**Written instruction 1**
In the integration question, what substitution does the worked answer use?
**Written instruction 2**
List every answer choice offered in the integration question, with its letter.

Begin Passage

Question

$\int \frac{x^2+1}{x^4+1}dx$

• A. $\frac{1}{\sqrt{2}}{\log }_e\left(x^2+1\right)+c$
• B. $\frac{1}{\sqrt{2}}{\tan }^{-1}\left(\frac{x^2+1}{x\sqrt{2}}\right)+c$
• C. $\frac{1}{\sqrt{2}}{\tan }^{-1}\left(x^2+1\right)+c$
• D. $\frac{1}{\sqrt{2}}{\tan }^{-1}\left(\frac{x^2-1}{x\sqrt{2}}\right)+c$

Answer 1

Answer: (D)

$\int \frac{x^2+1}{x^4+1}dx=\int \frac{\left(1+\frac{1}{x^2}\right)}{\left(x^2+\frac{1}{x^2}\right)}dx$
$=\int \frac{\left(1+\frac{1}{x^2}\right)}{{\left(x-\frac{1}{x}\right)}^2+2}dx$
Put $x-\frac{1}{x}=t\Rightarrow \left(1+\frac{1}{x^2}\right)dx=dt$
$=\int \frac{dt}{t^2+{\left(\sqrt{2}\right)}^2}=\frac{1}{\sqrt{2}}{\tan }^{-1}\left(\frac{t}{\sqrt{2}}\right)+c$
$=\frac{1}{\sqrt{2}}{\tan }^{-1}\left(\frac{x^2-1}{\sqrt{2}x}\right)+c$

End Passage
Begin Data

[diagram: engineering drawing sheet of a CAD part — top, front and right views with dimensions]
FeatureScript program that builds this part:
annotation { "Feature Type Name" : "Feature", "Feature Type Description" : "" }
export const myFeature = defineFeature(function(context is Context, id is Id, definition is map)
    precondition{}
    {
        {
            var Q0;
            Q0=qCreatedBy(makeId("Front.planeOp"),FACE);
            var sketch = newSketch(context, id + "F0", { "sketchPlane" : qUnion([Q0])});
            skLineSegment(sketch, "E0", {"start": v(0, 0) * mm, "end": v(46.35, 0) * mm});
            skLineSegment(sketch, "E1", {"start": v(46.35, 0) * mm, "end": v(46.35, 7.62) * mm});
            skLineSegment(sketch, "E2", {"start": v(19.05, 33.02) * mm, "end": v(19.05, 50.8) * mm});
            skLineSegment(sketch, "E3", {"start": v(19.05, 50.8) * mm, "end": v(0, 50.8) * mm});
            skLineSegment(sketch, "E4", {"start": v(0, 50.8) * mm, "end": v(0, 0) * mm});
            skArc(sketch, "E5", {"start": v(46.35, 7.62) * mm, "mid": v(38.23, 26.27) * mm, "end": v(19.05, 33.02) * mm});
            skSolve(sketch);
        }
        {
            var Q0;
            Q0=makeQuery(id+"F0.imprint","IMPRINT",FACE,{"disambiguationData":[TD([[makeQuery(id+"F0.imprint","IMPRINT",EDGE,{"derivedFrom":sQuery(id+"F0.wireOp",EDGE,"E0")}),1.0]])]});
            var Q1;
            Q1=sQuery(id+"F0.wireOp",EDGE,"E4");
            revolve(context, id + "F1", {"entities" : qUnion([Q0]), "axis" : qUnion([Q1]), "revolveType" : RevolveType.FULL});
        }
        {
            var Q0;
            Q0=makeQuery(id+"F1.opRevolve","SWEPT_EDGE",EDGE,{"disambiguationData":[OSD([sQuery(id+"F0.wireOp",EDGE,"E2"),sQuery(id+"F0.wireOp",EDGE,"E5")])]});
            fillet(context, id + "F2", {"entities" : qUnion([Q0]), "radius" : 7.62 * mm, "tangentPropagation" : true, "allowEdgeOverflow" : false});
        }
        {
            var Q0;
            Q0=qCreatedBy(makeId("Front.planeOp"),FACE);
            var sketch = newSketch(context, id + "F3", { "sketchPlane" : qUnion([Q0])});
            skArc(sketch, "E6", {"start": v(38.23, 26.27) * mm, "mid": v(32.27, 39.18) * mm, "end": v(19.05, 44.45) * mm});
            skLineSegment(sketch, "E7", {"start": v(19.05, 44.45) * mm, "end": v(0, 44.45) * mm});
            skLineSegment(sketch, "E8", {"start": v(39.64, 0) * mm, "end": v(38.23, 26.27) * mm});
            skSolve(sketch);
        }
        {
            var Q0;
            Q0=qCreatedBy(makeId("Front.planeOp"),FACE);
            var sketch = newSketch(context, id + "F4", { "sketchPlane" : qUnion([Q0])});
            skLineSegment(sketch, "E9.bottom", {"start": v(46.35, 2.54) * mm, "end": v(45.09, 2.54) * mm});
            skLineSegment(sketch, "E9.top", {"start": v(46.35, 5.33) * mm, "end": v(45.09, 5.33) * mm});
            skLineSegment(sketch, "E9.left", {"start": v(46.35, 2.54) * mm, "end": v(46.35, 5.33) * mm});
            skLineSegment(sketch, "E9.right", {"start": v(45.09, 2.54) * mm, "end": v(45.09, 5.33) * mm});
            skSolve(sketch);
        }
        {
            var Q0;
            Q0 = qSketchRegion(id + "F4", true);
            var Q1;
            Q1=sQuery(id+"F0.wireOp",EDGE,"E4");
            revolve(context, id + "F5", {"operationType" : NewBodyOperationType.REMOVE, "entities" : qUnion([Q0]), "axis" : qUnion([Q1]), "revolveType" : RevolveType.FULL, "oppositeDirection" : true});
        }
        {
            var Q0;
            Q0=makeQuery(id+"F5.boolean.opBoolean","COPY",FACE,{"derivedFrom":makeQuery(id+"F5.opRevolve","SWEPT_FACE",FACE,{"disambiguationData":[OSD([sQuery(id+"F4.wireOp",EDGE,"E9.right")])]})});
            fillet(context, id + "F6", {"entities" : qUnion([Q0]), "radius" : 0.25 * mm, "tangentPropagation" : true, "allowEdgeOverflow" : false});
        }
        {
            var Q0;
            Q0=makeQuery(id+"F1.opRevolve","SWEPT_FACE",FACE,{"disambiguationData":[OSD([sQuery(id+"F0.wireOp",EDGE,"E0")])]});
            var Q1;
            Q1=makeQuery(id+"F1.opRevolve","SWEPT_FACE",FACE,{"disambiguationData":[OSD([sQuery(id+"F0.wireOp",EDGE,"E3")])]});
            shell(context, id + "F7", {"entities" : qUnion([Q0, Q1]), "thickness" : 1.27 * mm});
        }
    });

End Data

**Solution 1**
It sets x − 1/x = t, so (1 + 1/x²) dx = dt.

**Solution 2**
A. (1/√2) logₑ(x² + 1) + c
B. (1/√2) tan⁻¹((x² + 1)/(x√2)) + c
C. (1/√2) tan⁻¹(x² + 1) + c
D. (1/√2) tan⁻¹((x² − 1)/(x√2)) + c